Başbakan Ahmet Davutoğlu, AB üyesi ülkelerin hükümet başkanları, AB Konseyi ve Komisyonu başkanları, ABD Başkanı Barack Obama, BM Genel Sekreteri Ban Ki-mun, Avrupa Konseyi Genel Sekreteri Thorbjorn Jagland, İslam İşbirliği Teşkilatı Genel Sekreterleri İyad bin Emin Madani ve BM Genel Kurul Başkanı Mogens Lykketoft'a mektup gönderdi.
Yıldız Aktaş'ın haberine göre; başbakanlık kaynaklarından edinilen bilgi baz alındığında, Başbakan Davutoğlu, göç veya sığınmacı krizi bağlamında farkındalığı arttırmak, bu krize ilişkin Türkiye'nin yaklaşımı ve çözüm önerilerini paylaşmak üzere, AB üyesi ülkelerin hükümet başkanlarına, AB Konseyi ve AB Komisyonu başkanlarına, ABD Başkanı'na, Birleşmiş Milletler, Avrupa Konseyi ve İslam İşbirliği Teşkilatının Genel Sekreterlerine ve BM Genel Kurul Başkanı'na mektuplar gönderdi.
Mektuplarda, İkinci Dünya Savaşı'ndan bu yana en büyük göç ve sığınmacı kriziyle karşı karşıya olunduğuna ve insani krizin büyüklüğünün küresel yaklaşımları gerekli kıldığına işaret edildi.

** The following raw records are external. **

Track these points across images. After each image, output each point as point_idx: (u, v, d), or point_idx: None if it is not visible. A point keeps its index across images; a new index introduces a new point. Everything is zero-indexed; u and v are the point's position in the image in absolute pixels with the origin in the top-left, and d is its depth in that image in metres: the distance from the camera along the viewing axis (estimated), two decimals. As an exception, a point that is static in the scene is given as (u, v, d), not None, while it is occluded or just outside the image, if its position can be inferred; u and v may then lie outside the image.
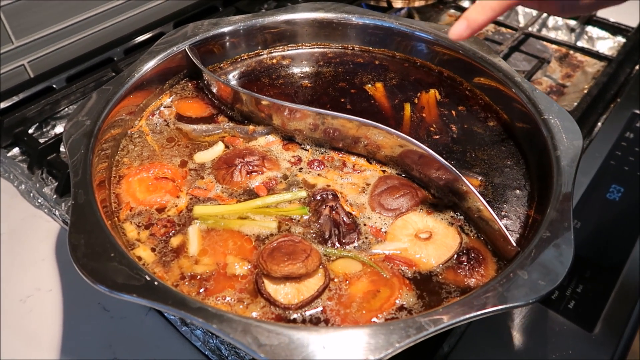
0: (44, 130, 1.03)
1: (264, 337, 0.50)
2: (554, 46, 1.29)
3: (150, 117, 0.85)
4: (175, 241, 0.67)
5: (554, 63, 1.25)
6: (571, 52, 1.28)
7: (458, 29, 0.54)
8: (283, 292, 0.61)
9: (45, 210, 0.90)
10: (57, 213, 0.88)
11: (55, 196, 0.89)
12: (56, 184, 0.90)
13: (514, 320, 0.75)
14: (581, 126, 1.03)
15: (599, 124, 1.07)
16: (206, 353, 0.70)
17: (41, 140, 0.96)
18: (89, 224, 0.59)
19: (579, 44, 1.32)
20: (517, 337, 0.74)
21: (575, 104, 1.08)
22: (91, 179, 0.65)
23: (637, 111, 1.10)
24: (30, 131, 1.01)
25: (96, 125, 0.72)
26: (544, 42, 1.29)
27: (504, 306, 0.54)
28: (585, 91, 1.12)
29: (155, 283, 0.54)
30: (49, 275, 0.80)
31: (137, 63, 0.84)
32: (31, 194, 0.91)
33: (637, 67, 1.21)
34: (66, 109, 1.06)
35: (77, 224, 0.59)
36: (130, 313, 0.75)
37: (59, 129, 1.04)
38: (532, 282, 0.56)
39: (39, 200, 0.90)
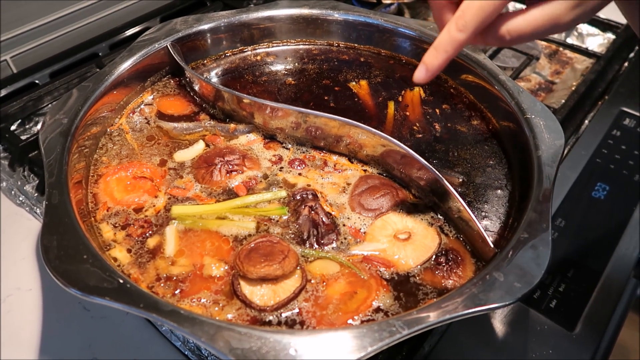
0: (27, 127, 1.02)
1: (235, 341, 0.50)
2: (544, 43, 1.28)
3: (131, 114, 0.84)
4: (152, 242, 0.66)
5: (543, 60, 1.25)
6: (561, 48, 1.27)
7: (418, 75, 0.58)
8: (259, 294, 0.61)
9: (27, 208, 0.89)
10: (38, 211, 0.87)
11: (36, 194, 0.88)
12: (38, 181, 0.89)
13: (495, 319, 0.75)
14: (568, 124, 1.03)
15: (586, 121, 1.06)
16: (186, 353, 0.70)
17: (23, 137, 0.95)
18: (63, 225, 0.59)
19: (569, 40, 1.31)
20: (499, 336, 0.74)
21: (563, 101, 1.08)
22: (67, 179, 0.64)
23: (625, 109, 1.09)
24: (13, 128, 1.00)
25: (73, 124, 0.71)
26: (534, 39, 1.28)
27: (478, 309, 0.54)
28: (574, 88, 1.12)
29: (128, 285, 0.54)
30: (29, 275, 0.79)
31: (118, 59, 0.83)
32: (12, 192, 0.90)
33: (625, 64, 1.20)
34: (49, 106, 1.05)
35: (50, 225, 0.58)
36: (111, 313, 0.75)
37: (42, 125, 1.03)
38: (508, 284, 0.56)
39: (20, 198, 0.90)
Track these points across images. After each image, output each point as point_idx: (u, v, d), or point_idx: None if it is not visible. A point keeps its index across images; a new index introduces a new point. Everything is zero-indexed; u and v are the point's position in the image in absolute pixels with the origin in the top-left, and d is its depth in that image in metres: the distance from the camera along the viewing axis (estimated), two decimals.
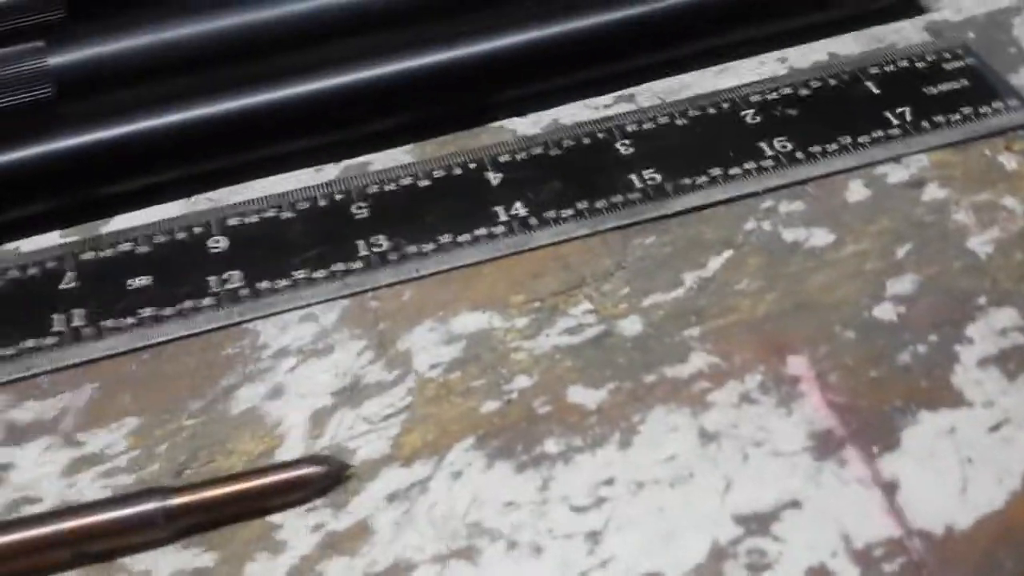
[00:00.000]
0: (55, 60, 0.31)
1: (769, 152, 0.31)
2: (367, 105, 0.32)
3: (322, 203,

Birleşmiş Milletler Mülteciler Yüksek Komiserliğine göre dünyada en fazla Suriyeliye ev sahipliği yapan ülke konumunda bulunan Türkiye'nin, Suriyelilere yönelik, din ve etnik köken ayrımı gözetmeksizin 'açık kapı politikası' izlemeye devam ettiğinin altı çizilen mektuplarda, bugüne kadar Suriyeler için yapılan harcamaların (8 milyar dolara yakın) yanında uluslararası toplumun katkısının çok cüzi miktarda (417 milyon dolar) kaldığına dikkat çekildi.
Durumun artık sürdürülebilir olmadığı belirtilen mektuplarda, ülkelerine dönme ümidini giderek yitirmeye başlayan ve mevcut göç veya sığınmacı krizinin temelini oluşturan Suriyeliler için Türkiye'nin elinden gelen tüm çabayı gösterdiği ifade edildi.
Türkiye'nin 2015 yılı başından bu yana 56 bine yakın düzensiz göçmeni denizden kurtardığı, göç veya sığınmacı krizine karşı üzerine düşen sorumluğu fazlasıyla yerine getirdiği belirtilen mektuplarda ancak mevcut krizin tek bir ülkenin sadece kendi imkanlarıyla çözebileceği boyutların çok ötesine geçtiğine dikkat çekildi.
Mektuplarda uluslararası toplumun insani krize karşı harekete geçmesinin gereklik arz ettiği vurgulandı ve göçte hedef ülkeler daha fazla sayıda sığınmacı kabul etmeye davet edildi.